If the request http://voitures.kudria.com/gethost.php gives you www.kudria.com/cms/gethost.php then there has been a server rewrite and Drupal won't know that you wanted voitures.kudria.com. In that case, the way in which the subdomain was created by your host was not right. But if the request remained unchanged then the problem is with your Drupal "/sites" setup.

dalek’s picture

/cms *should* be lower case. That said,

http://www.kudria.com/cms/gethost.php and http://voitures.kudria.com/gethost.php produced the right output (I added the string to the front so I knew it was the output I expected):

Path to this file: www.kudria.com/cms/gethost.php
Path to this file: voitures.kudria.com/gethost.php

Respectively. But http://www.kudria.com/cms/voitures/gethost.php resulted in a page not found. You can check them all since they are reachable right now. I am clueless why that happened, I did have its directory, voitures.kudria.com created inside /cms per instructions.

cog.rusty’s picture

Ok, http://www.kudria.com/cms/voitures/gethost.php gave you a "page not found" because there is no symlink or anything there and it was interpreted as:

http://www.kudria.com/cms/index.php?q=voitures/gethost.php

and of course Drupal didn't find such a page.

But this should not matter -- you don't want to use that long path anyway. What matters is that the other two work and the server setup is ok:

http://www.kudria.com/cms
http://voitures.kudria.com

Now, for Drupal to recognize these two sites you just need two settings directories containing the respective settings.php files with their database string.

/cms/sites/kudria.com.cms
/cms/sites/voitures.kudria.com

dalek’s picture

The way I have it setup is

/cms/sites/default
/cms/sites/voitures.kudria.com

since kudria.com is the default site. I would think that would do my bidding but I may be wrong. I also told each configuration file to look for its own database. So, worst case scenario (with voitures) would be IMHO that it would be annoyed with the database and bark at me. But instead it is going (defaulting?) to the default site. Is that an expected behaviour when it goes boink?

cog.rusty’s picture

Going to /sites/default is the default behavior if no good match with the user's request is found. This is documented.

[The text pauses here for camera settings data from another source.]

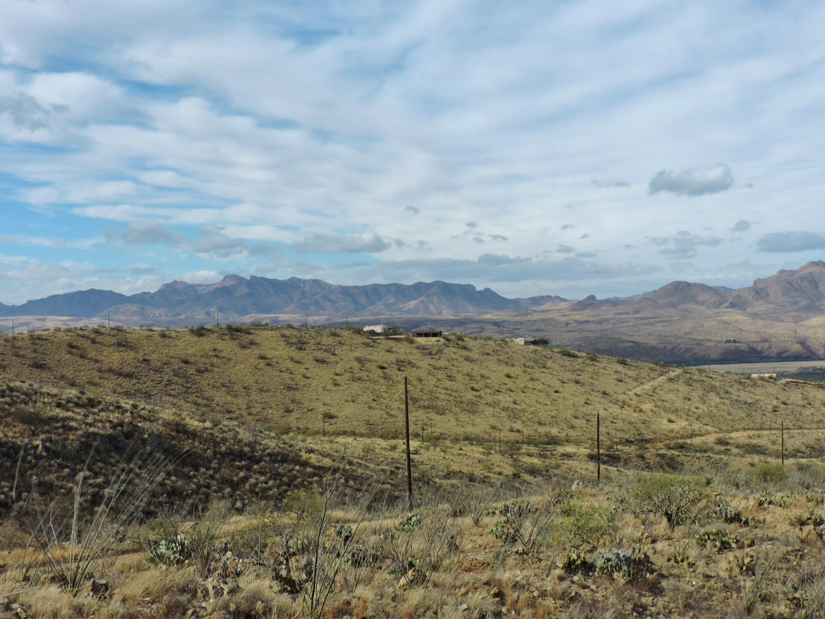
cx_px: 405
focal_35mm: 46
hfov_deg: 41.2
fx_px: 1096
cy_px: 320
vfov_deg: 31.5
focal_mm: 7.1
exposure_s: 1/1250
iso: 100
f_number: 3.3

Generally I avoid using 'default' and I always take care to have a matching directory name. I just leave 'default' alone -- less surprises and easier for updates.

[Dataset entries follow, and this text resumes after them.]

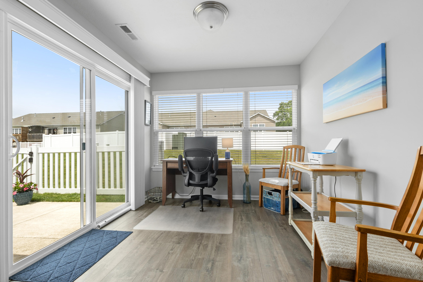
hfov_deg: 100.4
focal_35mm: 15
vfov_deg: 77.3
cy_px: 141
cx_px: 212
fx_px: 176
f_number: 8
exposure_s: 1/50
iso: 320
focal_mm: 10
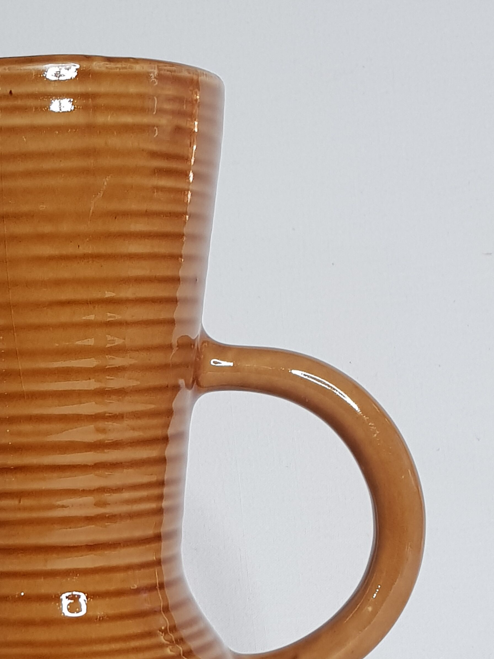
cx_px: 77
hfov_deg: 31.7
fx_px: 837
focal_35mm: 44
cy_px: 533
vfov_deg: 41.0
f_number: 1.7
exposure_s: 1/50
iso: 64
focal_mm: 4.2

But this is really unexpected when Drupal does receive the request for voitures.kudria.com intact and a /sites/voitures.kudria.com settings directory does exist. I can't explain it.

cog.rusty’s picture

I noticed another strange thing with your setup.

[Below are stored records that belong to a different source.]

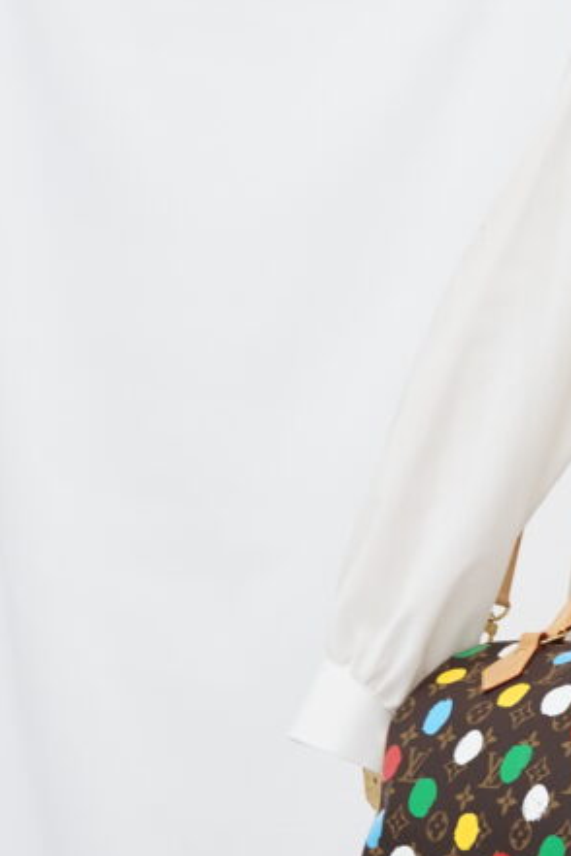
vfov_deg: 17.6
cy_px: 571
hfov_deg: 11.6
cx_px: 659
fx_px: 2760
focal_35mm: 116
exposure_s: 1/8
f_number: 6.3
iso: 640
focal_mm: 50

- www.kudria.com/cms/node works with clean urls
- voitures.kudria.com/node does not work with clean urls (it gives a server error), and you need to type voitures.kudria.com/?q=node.

If both sites accessed the same database, then the "clean URLs" setting should be the same for both but it is not... Was the other database an exact backup of the first one?

Maybe there is something in your .htaccess which confuses the second site? Is it unmodified?

I also noticed that you have been using an old Drupal version (4.7.2).